Unvermeidlich sind indes Mia Zschockes Kontakte mit den Physiotherapeuten des Nationalteams. Schließlich will sie möglichst schnell wieder fit werden. Ob es schon für Donnerstag reicht, ist indes noch offen. Weil sich Mia Zschocke und Spielmacherin Alina Grijseels in Großwallstadt verletzt hatten, hat der Bundestrainer mit Lena Degenhardt und Mareike Thomaier zwei Spielerinnen nachnominiert, die ebenfalls mit nach Spanien gereist und Teil des 18-köpfigen Aufgebots sind. Allerdings dürfen nur 16 Spielerinnen pro Partie gemeldet werden. "Es ist aber möglich, während des Turniers Spielerinnen zu tauschen", erklärt Zschocke.

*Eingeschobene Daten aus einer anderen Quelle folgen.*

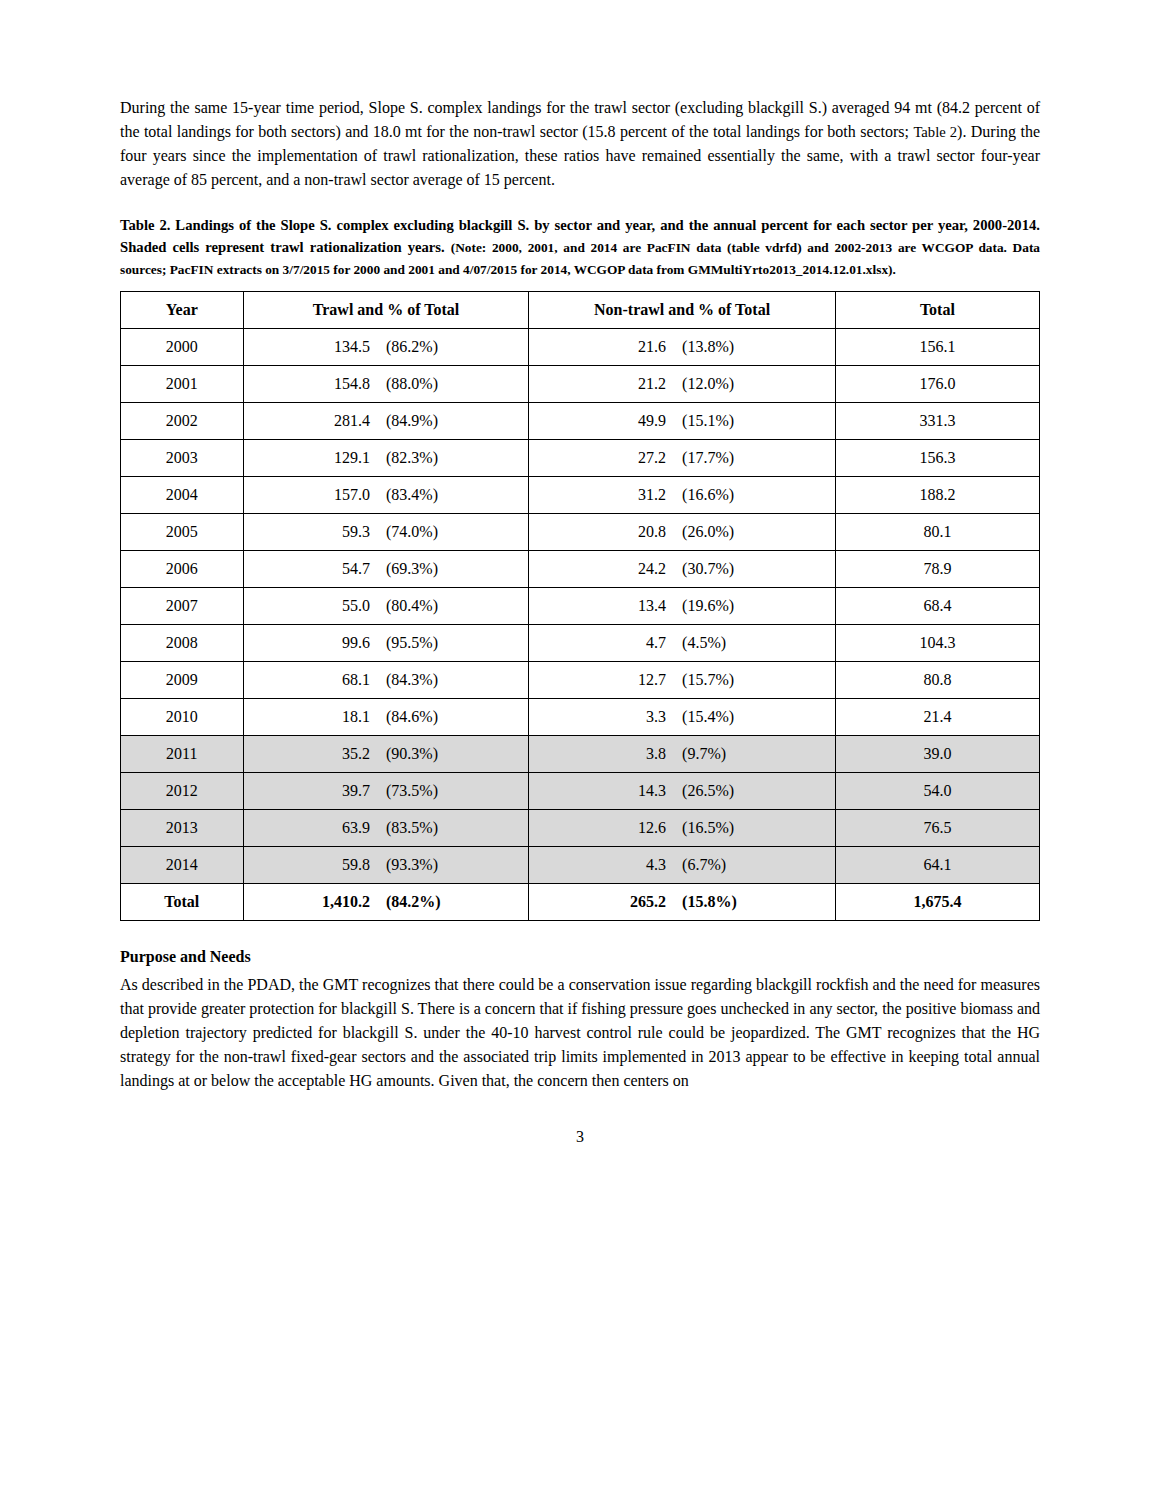During the same 15-year time period, Slope S. complex landings for the trawl sector (excluding blackgill S.) averaged 94 mt (84.2 percent of the total landings for both sectors) and 18.0 mt for the non-trawl sector (15.8 percent of the total landings for both sectors; Table 2). During the four years since the implementation of trawl rationalization, these ratios have remained essentially the same, with a trawl sector four-year average of 85 percent, and a non-trawl sector average of 15 percent.
Table 2. Landings of the Slope S. complex excluding blackgill S. by sector and year, and the annual percent for each sector per year, 2000-2014. Shaded cells represent trawl rationalization years. (Note: 2000, 2001, and 2014 are PacFIN data (table vdrfd) and 2002-2013 are WCGOP data. Data sources; PacFIN extracts on 3/7/2015 for 2000 and 2001 and 4/07/2015 for 2014, WCGOP data from GMMultiYrto2013_2014.12.01.xlsx).
| Year | Trawl and % of Total | Non-trawl and % of Total | Total |
| --- | --- | --- | --- |
| 2000 | 134.5 (86.2%) | 21.6 (13.8%) | 156.1 |
| 2001 | 154.8 (88.0%) | 21.2 (12.0%) | 176.0 |
| 2002 | 281.4 (84.9%) | 49.9 (15.1%) | 331.3 |
| 2003 | 129.1 (82.3%) | 27.2 (17.7%) | 156.3 |
| 2004 | 157.0 (83.4%) | 31.2 (16.6%) | 188.2 |
| 2005 | 59.3 (74.0%) | 20.8 (26.0%) | 80.1 |
| 2006 | 54.7 (69.3%) | 24.2 (30.7%) | 78.9 |
| 2007 | 55.0 (80.4%) | 13.4 (19.6%) | 68.4 |
| 2008 | 99.6 (95.5%) | 4.7 (4.5%) | 104.3 |
| 2009 | 68.1 (84.3%) | 12.7 (15.7%) | 80.8 |
| 2010 | 18.1 (84.6%) | 3.3 (15.4%) | 21.4 |
| 2011 | 35.2 (90.3%) | 3.8 (9.7%) | 39.0 |
| 2012 | 39.7 (73.5%) | 14.3 (26.5%) | 54.0 |
| 2013 | 63.9 (83.5%) | 12.6 (16.5%) | 76.5 |
| 2014 | 59.8 (93.3%) | 4.3 (6.7%) | 64.1 |
| Total | 1,410.2 (84.2%) | 265.2 (15.8%) | 1,675.4 |
Purpose and Needs
As described in the PDAD, the GMT recognizes that there could be a conservation issue regarding blackgill rockfish and the need for measures that provide greater protection for blackgill S. There is a concern that if fishing pressure goes unchecked in any sector, the positive biomass and depletion trajectory predicted for blackgill S. under the 40-10 harvest control rule could be jeopardized. The GMT recognizes that the HG strategy for the non-trawl fixed-gear sectors and the associated trip limits implemented in 2013 appear to be effective in keeping total annual landings at or below the acceptable HG amounts. Given that, the concern then centers on
3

Für die Lohrerin spricht, dass sie seit dieser Saison für ein nationales Topteam spielt. Von Bayer Leverkusen, wohin sie als B-Jugendliche ins Handball-Internat gezogen war, ist sie vor der Saison zum deutschen Meister Borussia Dortmund gewechselt. Das heißt: hohe Qualität der Mitspielerinnen im Training, durch Einsätze in der Champions League eine hohe Zahl an Pflichtspielen. "Natürlich", gibt Mia Zschocke zu bedenken, "das ist schon noch einmal ein ganzes Stück professioneller als in Leverkusen, wo einige Spielerinnen nebenher noch einen Beruf hatten. In Dortmund ist das anders, da liegt der Fokus voll auf Handball."

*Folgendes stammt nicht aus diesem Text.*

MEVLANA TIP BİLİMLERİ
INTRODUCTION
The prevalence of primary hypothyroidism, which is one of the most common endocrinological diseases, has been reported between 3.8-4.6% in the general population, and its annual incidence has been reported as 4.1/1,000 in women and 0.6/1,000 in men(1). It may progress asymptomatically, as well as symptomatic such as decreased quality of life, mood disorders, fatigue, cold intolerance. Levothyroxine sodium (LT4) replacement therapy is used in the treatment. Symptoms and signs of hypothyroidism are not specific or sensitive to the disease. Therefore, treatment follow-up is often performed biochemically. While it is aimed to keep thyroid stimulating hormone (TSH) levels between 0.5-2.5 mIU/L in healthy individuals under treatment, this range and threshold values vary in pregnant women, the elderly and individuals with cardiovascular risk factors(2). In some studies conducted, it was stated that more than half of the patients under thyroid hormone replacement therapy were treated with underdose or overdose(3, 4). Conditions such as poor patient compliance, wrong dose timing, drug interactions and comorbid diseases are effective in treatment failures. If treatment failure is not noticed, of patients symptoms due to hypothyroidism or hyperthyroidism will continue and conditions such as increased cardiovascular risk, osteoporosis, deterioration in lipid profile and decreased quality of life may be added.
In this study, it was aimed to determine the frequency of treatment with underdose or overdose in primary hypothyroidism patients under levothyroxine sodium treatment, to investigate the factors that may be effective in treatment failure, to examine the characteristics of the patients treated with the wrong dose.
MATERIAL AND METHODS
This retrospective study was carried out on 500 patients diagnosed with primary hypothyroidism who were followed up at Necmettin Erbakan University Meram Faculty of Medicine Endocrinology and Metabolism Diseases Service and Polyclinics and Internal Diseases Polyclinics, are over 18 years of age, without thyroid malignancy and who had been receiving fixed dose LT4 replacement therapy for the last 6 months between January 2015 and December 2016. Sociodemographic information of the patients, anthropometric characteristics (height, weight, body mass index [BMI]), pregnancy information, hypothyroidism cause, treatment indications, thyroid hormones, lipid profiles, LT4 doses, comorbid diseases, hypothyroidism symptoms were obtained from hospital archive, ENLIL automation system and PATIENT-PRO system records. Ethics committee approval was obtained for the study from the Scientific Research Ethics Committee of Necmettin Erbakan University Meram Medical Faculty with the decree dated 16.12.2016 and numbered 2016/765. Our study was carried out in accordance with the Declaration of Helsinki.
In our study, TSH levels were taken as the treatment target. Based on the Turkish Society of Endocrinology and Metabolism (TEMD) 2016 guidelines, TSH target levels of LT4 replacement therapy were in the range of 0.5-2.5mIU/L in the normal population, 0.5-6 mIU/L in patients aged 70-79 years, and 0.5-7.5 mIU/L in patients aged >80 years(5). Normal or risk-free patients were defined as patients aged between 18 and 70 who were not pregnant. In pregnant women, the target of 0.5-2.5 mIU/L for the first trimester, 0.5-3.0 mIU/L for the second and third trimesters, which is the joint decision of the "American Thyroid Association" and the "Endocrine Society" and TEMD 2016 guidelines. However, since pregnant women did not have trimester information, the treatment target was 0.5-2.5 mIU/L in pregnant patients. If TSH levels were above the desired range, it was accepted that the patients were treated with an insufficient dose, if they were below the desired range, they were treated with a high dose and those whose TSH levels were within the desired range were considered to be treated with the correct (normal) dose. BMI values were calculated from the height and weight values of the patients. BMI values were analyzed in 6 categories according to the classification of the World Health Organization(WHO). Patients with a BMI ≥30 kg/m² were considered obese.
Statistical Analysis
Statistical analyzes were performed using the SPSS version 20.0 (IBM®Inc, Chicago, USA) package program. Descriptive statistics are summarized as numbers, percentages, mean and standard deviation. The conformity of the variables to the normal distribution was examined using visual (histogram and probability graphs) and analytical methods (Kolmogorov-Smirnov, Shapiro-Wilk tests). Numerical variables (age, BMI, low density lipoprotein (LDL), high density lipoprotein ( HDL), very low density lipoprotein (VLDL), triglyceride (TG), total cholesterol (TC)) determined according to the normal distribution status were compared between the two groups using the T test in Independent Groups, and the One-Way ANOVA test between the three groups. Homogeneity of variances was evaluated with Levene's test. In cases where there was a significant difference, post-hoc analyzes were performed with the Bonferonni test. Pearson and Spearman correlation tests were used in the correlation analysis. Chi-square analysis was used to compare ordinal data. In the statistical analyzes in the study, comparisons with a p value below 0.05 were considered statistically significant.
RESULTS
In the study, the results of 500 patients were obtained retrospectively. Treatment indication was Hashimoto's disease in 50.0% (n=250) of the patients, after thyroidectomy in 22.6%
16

Und noch einen Vorteil hatte der Wechsel zum BVB: Dort spielt Mia Zschocke an der Seite von Regisseurin Alina Grijseels, die auch Spielmacherin der Nationalmannschaft ist. "Deshalb klappt das auch mit der Abstimmung untereinander gut, weil wir jeden Tag im Verein zusammen trainieren", sagt sie. Deshalb ist die Lohrerin zuversichtlich, dass beide nun auch bei der WM in Spanien gut miteinander harmonieren können.

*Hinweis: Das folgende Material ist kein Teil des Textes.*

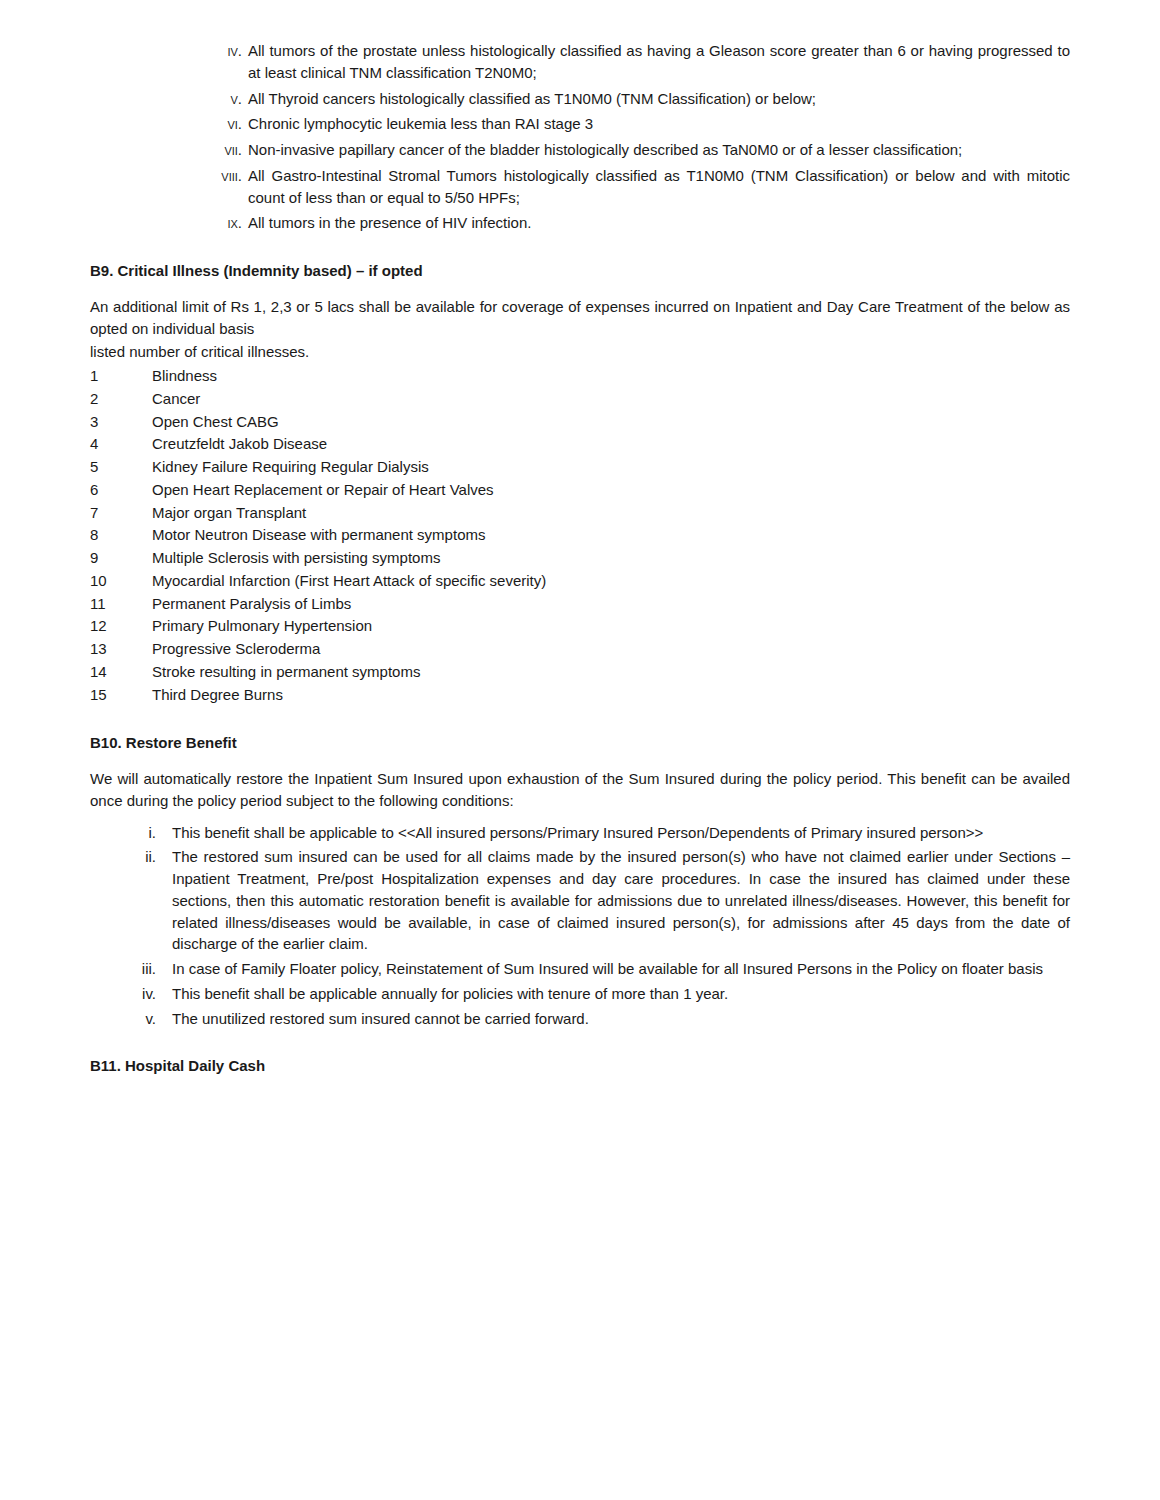iv. All tumors of the prostate unless histologically classified as having a Gleason score greater than 6 or having progressed to at least clinical TNM classification T2N0M0;
v. All Thyroid cancers histologically classified as T1N0M0 (TNM Classification) or below;
vi. Chronic lymphocytic leukemia less than RAI stage 3
vii. Non-invasive papillary cancer of the bladder histologically described as TaN0M0 or of a lesser classification;
viii. All Gastro-Intestinal Stromal Tumors histologically classified as T1N0M0 (TNM Classification) or below and with mitotic count of less than or equal to 5/50 HPFs;
ix. All tumors in the presence of HIV infection.
B9. Critical Illness (Indemnity based) – if opted
An additional limit of Rs 1, 2,3 or 5 lacs shall be available for coverage of expenses incurred on Inpatient and Day Care Treatment of the below as opted on individual basis
listed number of critical illnesses.
| 1 | Blindness |
| 2 | Cancer |
| 3 | Open Chest CABG |
| 4 | Creutzfeldt Jakob Disease |
| 5 | Kidney Failure Requiring Regular Dialysis |
| 6 | Open Heart Replacement or Repair of Heart Valves |
| 7 | Major organ Transplant |
| 8 | Motor Neutron Disease with permanent symptoms |
| 9 | Multiple Sclerosis with persisting symptoms |
| 10 | Myocardial Infarction (First Heart Attack of specific severity) |
| 11 | Permanent Paralysis of Limbs |
| 12 | Primary Pulmonary Hypertension |
| 13 | Progressive Scleroderma |
| 14 | Stroke resulting in permanent symptoms |
| 15 | Third Degree Burns |
B10. Restore Benefit
We will automatically restore the Inpatient Sum Insured upon exhaustion of the Sum Insured during the policy period. This benefit can be availed once during the policy period subject to the following conditions:
i. This benefit shall be applicable to <<All insured persons/Primary Insured Person/Dependents of Primary insured person>>
ii. The restored sum insured can be used for all claims made by the insured person(s) who have not claimed earlier under Sections – Inpatient Treatment, Pre/post Hospitalization expenses and day care procedures. In case the insured has claimed under these sections, then this automatic restoration benefit is available for admissions due to unrelated illness/diseases. However, this benefit for related illness/diseases would be available, in case of claimed insured person(s), for admissions after 45 days from the date of discharge of the earlier claim.
iii. In case of Family Floater policy, Reinstatement of Sum Insured will be available for all Insured Persons in the Policy on floater basis
iv. This benefit shall be applicable annually for policies with tenure of more than 1 year.
v. The unutilized restored sum insured cannot be carried forward.
B11. Hospital Daily Cash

Dankbar nach den Erlebnissen des Vorjahres
Die Vorfreude aufs Turnier bei ihr ist jedenfalls groß. "Besonders nach den Erlebnissen im letzten Jahr bin ich wirklich dankbar, dass ich jetzt dabei sein kann", erklärt die 23-Jährige. Deshalb und wegen der zahlreichen Pflichtspiele mit dem BVB galt in den vergangenen Wochen die volle Konzentration dem Sport, auch wenn Mia Zschockes letzter Instagram-Beitrag – ein Bild vom abendlichen Canal Grande – eher Urlaubsgefühle vermittelt. Doch das Bild aus Venedig stammt vom Urlaub aus dem vergangenen Sommer. Jetzt, im Spätherbst dieses Jahres, drehen sich im Urlaubslands Spanien Mia Zschockes Gedanken darum, schnell wieder fit zu werden und mit dem deutschen Team bei der WM möglichst weit zu kommen.